Rating: 3/4
Lee Alexander McQueen was a brilliant, say some genius designer from the East End of London. While living on the dole, he created one of the most innovative fashion houses in the world. He was a modern day rags-to-riches story, with all the triumphs and pitfalls that accompanies it.
Ian Bonhôte and Peter Ettedgui‘s documentary begins in a bombastic fashion. The opening credits, a chrome skull with images projected on it seems like a cross between Macbeth and the Crown. This is especially evident as the string-laden score arrives, mixing between an elegant and pensive tone that should always be conjoined to geniuses. The film astutely covers much of McQueen’s early rise by animating his CV. We’re then shown those houses and places he initially worked for and are given an insight into his promise. Most who speak about him say that they never discovered him, because you don’t discover talent. The talent is already there. However, they do paint an illuminating light of how effervescent that sort of genius is.
We then watch McQueen, as he rises from pauper to prince, much is accomplished with home video, which is all the rage in documentarian filmmaking today. However, the appeal has still not worn off here. In fact, home videos are usually used to contrast the personal from the public persona. Here, it demonstrates how alike those minds were for McQueen. That is, he was the same person at home as he was on the runway. He’s generous, mischievous, driven, and exhibits a dark sense of humor. And it’s that darkness, as the pressure builds and he moves from a broke fashion raconteur, to the marbled French halls of Givenchy, and later Gucci, that undoes him. And it’s in these tapes that we also see his manic genius at play. It’s rare to see an artist create, as the mechanization behind their creations is mostly behind closed doors. The fly on the way approach connects us not only with McQueen, but the work and craft of McQueen as well.
Nevertheless, one of the drawbacks of McQueen is its regurgitation of the normalization of violence against women by a genius figure. Though McQueen certainly never harmed women, and some of his designs did show them in empowering positions, his themes often played on their mutilation. His two shows: Jack the Ripper Stalks his Victims and the Highland Rape are emblematic of this mutilation in the name of fashion. Whether that was McQueen’s artistic vision is secondary. It’s how we react to that vision, which says much about the violence depicted. The normalization in the name and honor of a genius is a tired trope that unfortunately finds its long fingers into here.

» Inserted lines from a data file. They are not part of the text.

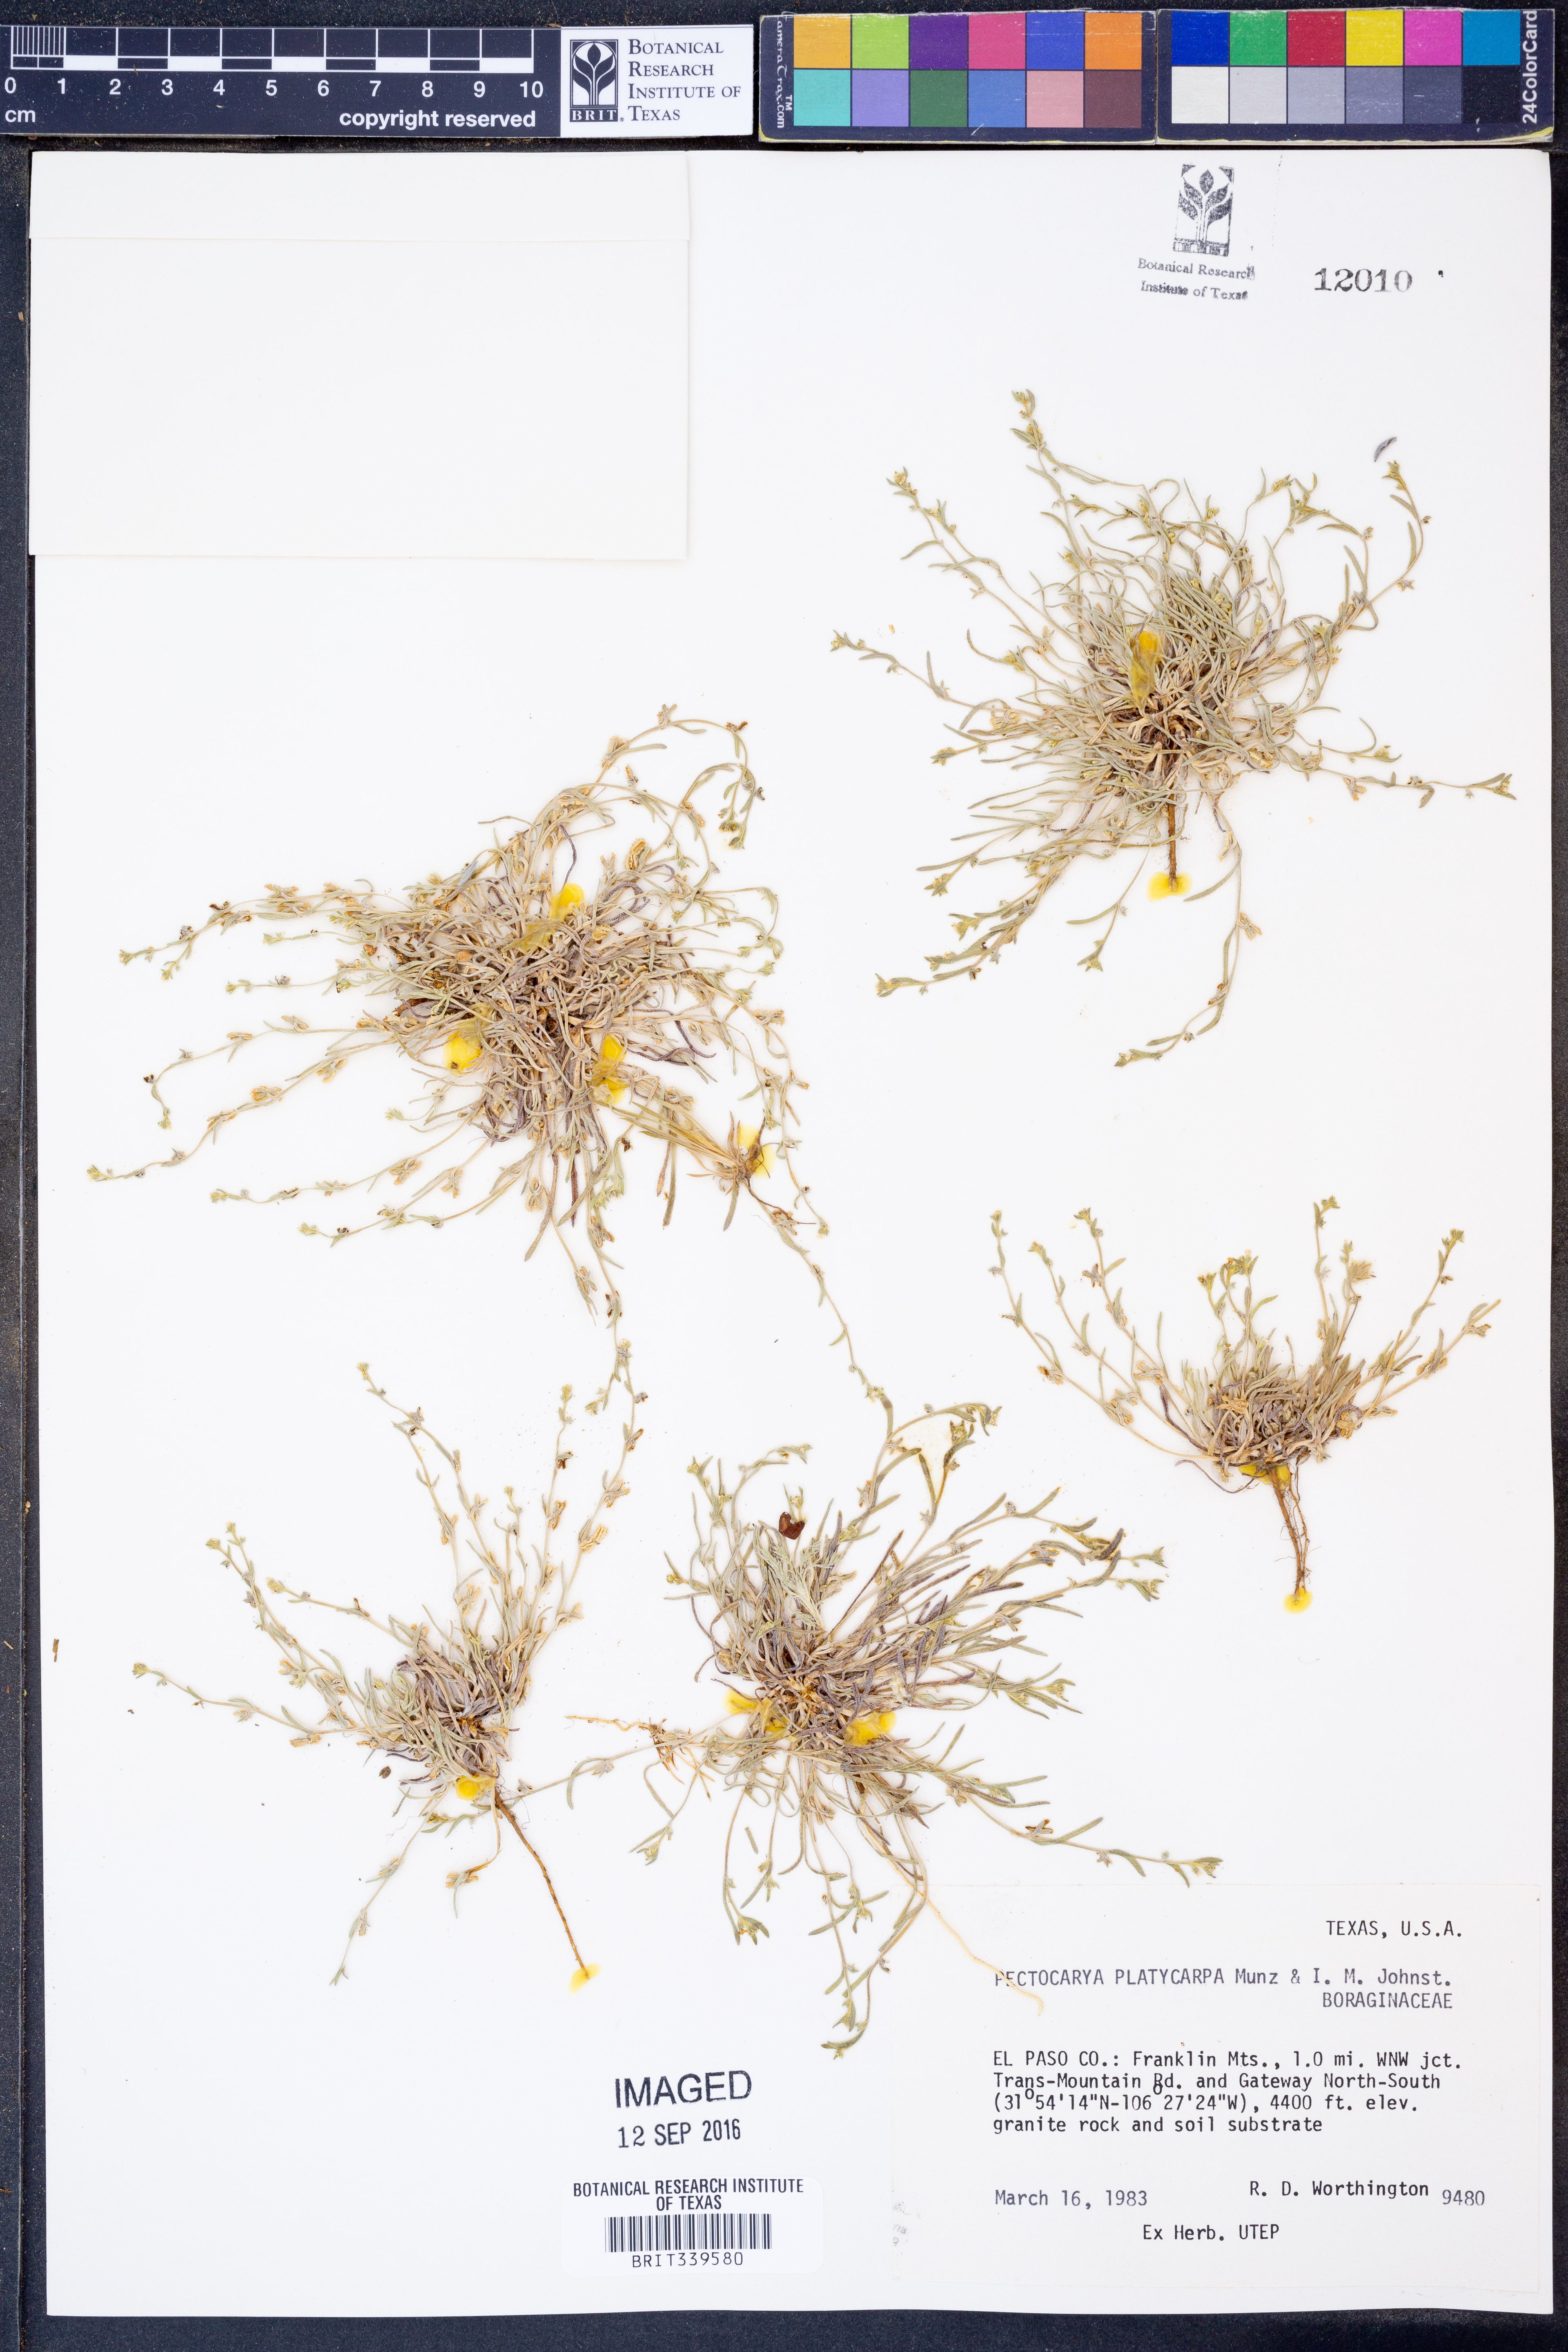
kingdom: Plantae
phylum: Tracheophyta
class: Magnoliopsida
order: Boraginales
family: Boraginaceae
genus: Pectocarya
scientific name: Pectocarya platycarpa
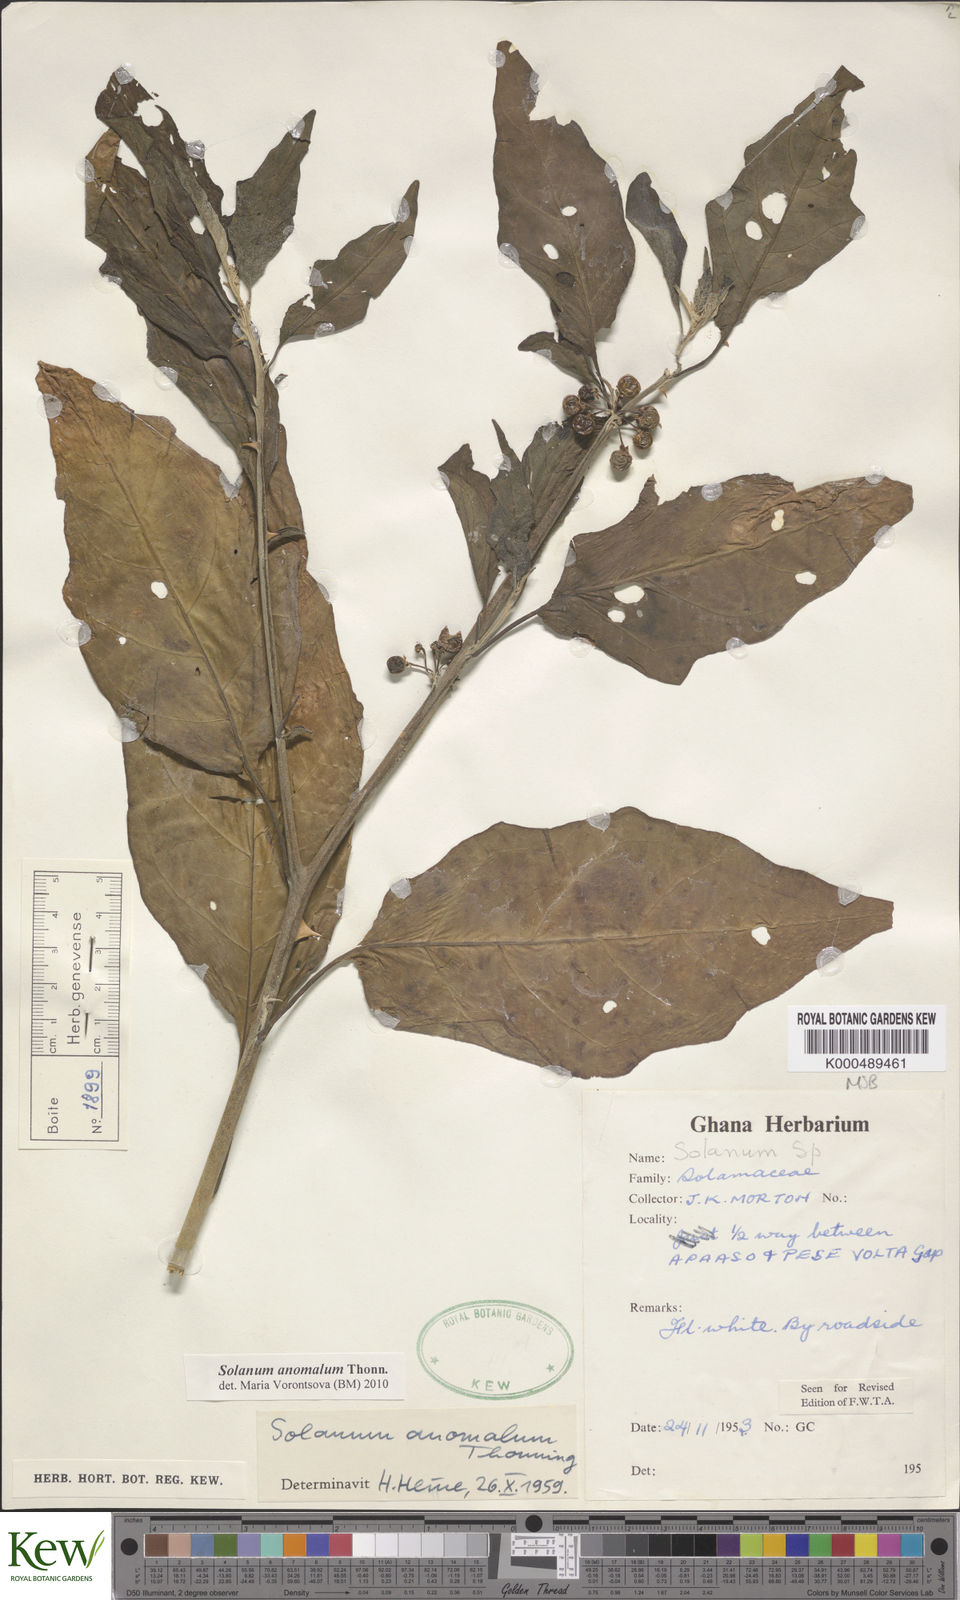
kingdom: Plantae
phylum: Tracheophyta
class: Magnoliopsida
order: Solanales
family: Solanaceae
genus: Solanum
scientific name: Solanum anomalum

Also, I was disappointed by what became a fairly standard structure. As mentioned before, the initial sequences, with their use of regal strings and McQueen’s CV, do add a different element. They make the storytelling as “unique” as the designer himself. However, for someone who pushed the envelop as much as McQueen, the documentary becomes your normal talking head piece as we chronologically bound from show-to-show. And maybe this is meant to wear us down as much as it wore down McQueen, but I’m not sure if that intent was intended. Instead, I think we’re just in the samey elements of the documentary genre. A more aggressive filmmaking style may have added a more well-deserved panache for such a stirring figure.
Nevertheless, the honesty reflected in McQueen is unique and unvarnished. The documentary isn’t afraid to shy away from this man as a troubled individual. It’s not afraid to say that he was an asshole from time-to-time, cut throat even. Nowhere is that more obvious than his treatment of Elizabeth Blume, a woman who championed him and whose championing he later resented. The reflections upon him are mostly strikingly honest, as many of his former staff and collaborators were interviewed. And even when the documentary slips into the unavoidable tragic ending, it never hides the reasons for such a conclusion. That is, the pressure, the drugs, the deaths around him, and his own battle with HIV. For that honesty, McQueen himself may have been happy.